Kaiti described Safer as one of the pillars of Yemen’s economy, citing its role in supplying domestic markets with cooking gas, gasoline, and diesel, while contributing to government revenues and employment.

The company also provides fuel for power stations, helping maintain electricity supplies in Marib and other governorates. Approximately 99 percent of Safer’s workforce is Yemeni, with the company employing around 1,000 people, in addition to hundreds of workers employed by contractors from across the country.

Future Projects: Shale Oil and CNG

Looking ahead, Safer has developed both short- and long-term exploration and development plans aimed at increasing and sustaining production and identifying new reserves. Their implementation, however, remains dependent on security and financial conditions.

Planned initiatives include drilling new development and exploration wells, launching projects to produce and process heavy crude oil and asphalt, and expanding the use of gas-lift systems and electric submersible pumps.

The company is also studying projects to process hydrogen sulfide gas in several fields and install specialized equipment to improve the quality of oil and gas production.

Kaiti emphasized that developing shale oil resources would require partnerships with international firms possessing advanced technology and expertise, given the high costs and technical complexity involved.

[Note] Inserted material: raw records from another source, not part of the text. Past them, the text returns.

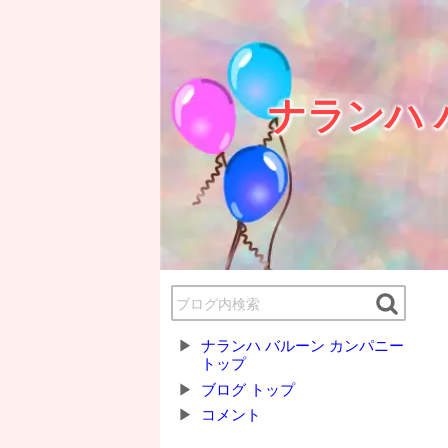
ナランハ 
ナランハ バルーン カンパニー
トップ
ブログ トップ
コメント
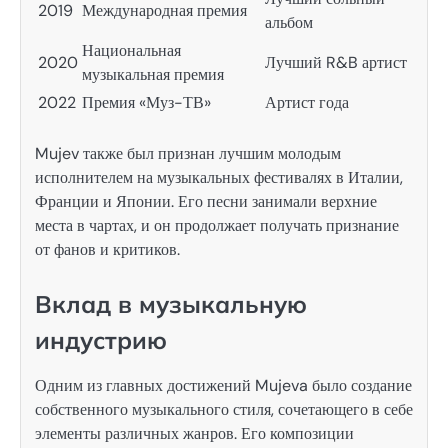
2019
Международная премия
альбом
Национальная
2020
Лучший R&B артист
музыкальная премия
2022
Премия «Муз-ТВ»
Артист года
Mujev также был признан лучшим молодым
исполнителем на музыкальных фестивалях в Италии,
Франции и Японии. Его песни занимали верхние
места в чартах, и он продолжает получать признание
от фанов и критиков.
Вклад в музыкальную
индустрию
Одним из главных достижений Mujeva было создание
собственного музыкального стиля, сочетающего в себе
элементы различных жанров. Его композиции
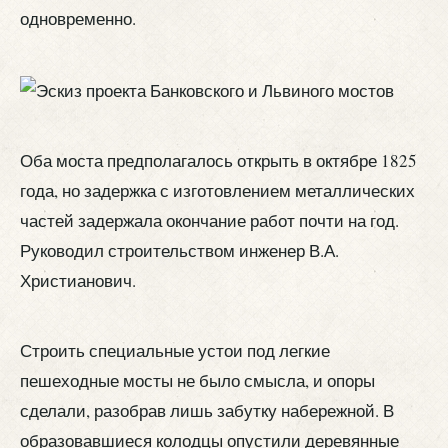
одновременно.
Оба моста предполагалось открыть в октябре 1825
года, но задержка с изготовлением металлических
частей задержала окончание работ почти на год.
Руководил строительством инженер В.А.
Христианович.
Строить специальные устои под легкие
пешеходные мосты не было смысла, и опоры
сделали, разобрав лишь забутку набережной. В
образовавшиеся колодцы опустили деревянные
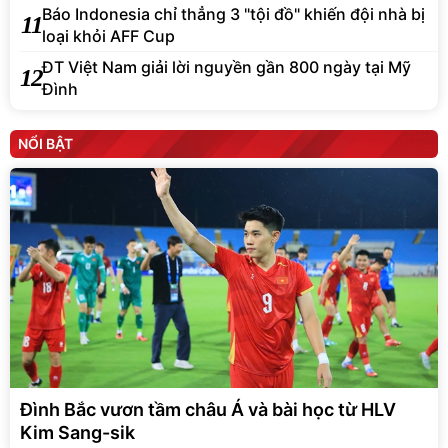
Báo Indonesia chỉ thẳng 3 "tội đồ" khiến đội nhà bị
11
loại khỏi AFF Cup
ĐT Việt Nam giải lời nguyền gần 800 ngày tại Mỹ
12
Đình
NỔI BẬT
Đình Bắc vươn tầm châu Á và bài học từ HLV
Kim Sang-sik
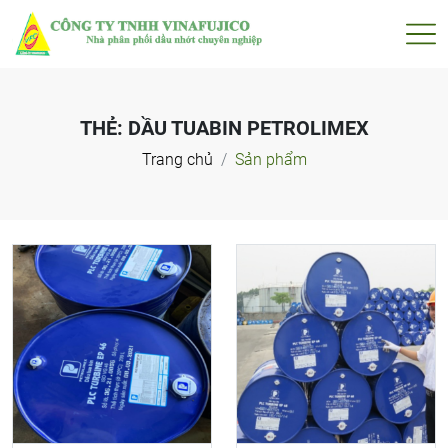
THẺ:
DẦU TUABIN PETROLIMEX
Trang chủ
Sản phẩm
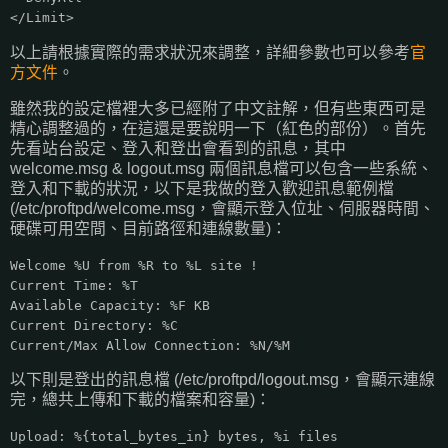
</Limit>
以上請根據實際的需求狀況來調整，詳細參數也可以參考
官
方文件
。
雖然我的設定檔裡大多已經附了中文註解，但有些東西可是
精心調整過的，在這還是要說明一下（紅色的部份）。首先
先看站台設定、登入和登出會看到的訊息，其中
welcome.msg & logout.msg 兩個訊息檔可以包含一些系統、
登入和下載的狀況，以下是我做的登入歡迎訊息範例檔
(/etc/proftpd/welcome.msg，會顯示登入位址、伺服器時間、
硬碟可用空間、目前路徑和連線數量)：
Welcome %U from %R to %L site !
Current Time: %T
Available Capacity: %F KB
Current Directory: %C
Current/Max Allow Connection: %N/%M
以下則是登出的訊息檔 (/etc/proftpd/logout.msg，會顯示連線
完，總共上傳和下載的檔案和容量)：
Upload: %{total_bytes_in} bytes, %i files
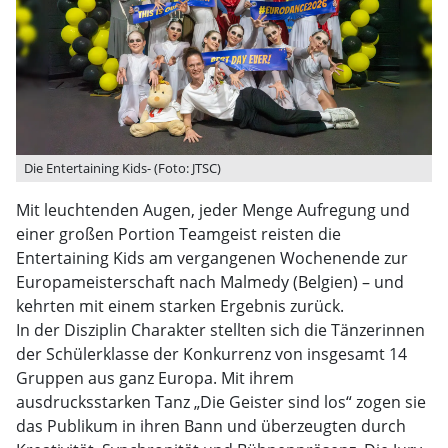
Die Entertaining Kids- (Foto: JTSC)
Mit leuchtenden Augen, jeder Menge Aufregung und
einer großen Portion Teamgeist reisten die
Entertaining Kids am vergangenen Wochenende zur
Europameisterschaft nach Malmedy (Belgien) – und
kehrten mit einem starken Ergebnis zurück.
In der Disziplin Charakter stellten sich die Tänzerinnen
der Schülerklasse der Konkurrenz von insgesamt 14
Gruppen aus ganz Europa. Mit ihrem
ausdrucksstarken Tanz „Die Geister sind los“ zogen sie
das Publikum in ihren Bann und überzeugten durch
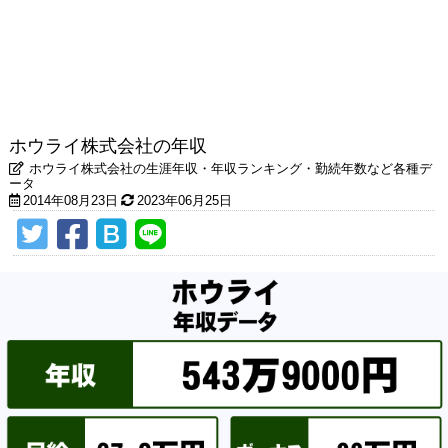
ホウライ株式会社の年収
ホウライ株式会社の生涯年収・年収ランキング・勤続年数など各種デ
ータ
2014年08月23日
2023年06月25日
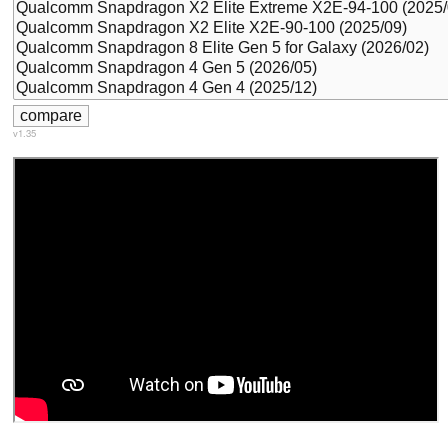
v1.35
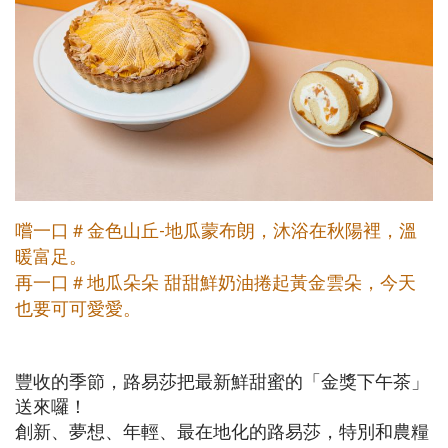
嚐一口＃金色山丘-地瓜蒙布朗，沐浴在秋陽裡，溫
暖富足。
再一口＃地瓜朵朵 甜甜鮮奶油捲起黃金雲朵，今天
也要可可愛愛。
豐收的季節，路易莎把最新鮮甜蜜的「金獎下午茶」
送來囉！
創新、夢想、年輕、最在地化的路易莎，特別和農糧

LNG Exports Could Resume Gradually

On the prospect of restarting LNG exports, Kaiti said Safer has preserved upstream facilities throughout the war and remains technically ready to resume production and exports once political and security conditions improve and the government gives its approval.

Any restart would be gradual, he noted, because some wells and facilities require maintenance and rehabilitation after years of inactivity. Extended shutdowns have affected portions of the company’s equipment and surface installations.

Kaiti also voiced hope that foreign companies that left Yemen during the conflict would eventually return. While some have already resumed activities through Yemeni staff, others continue to monitor the security situation before deciding whether to re-enter the market.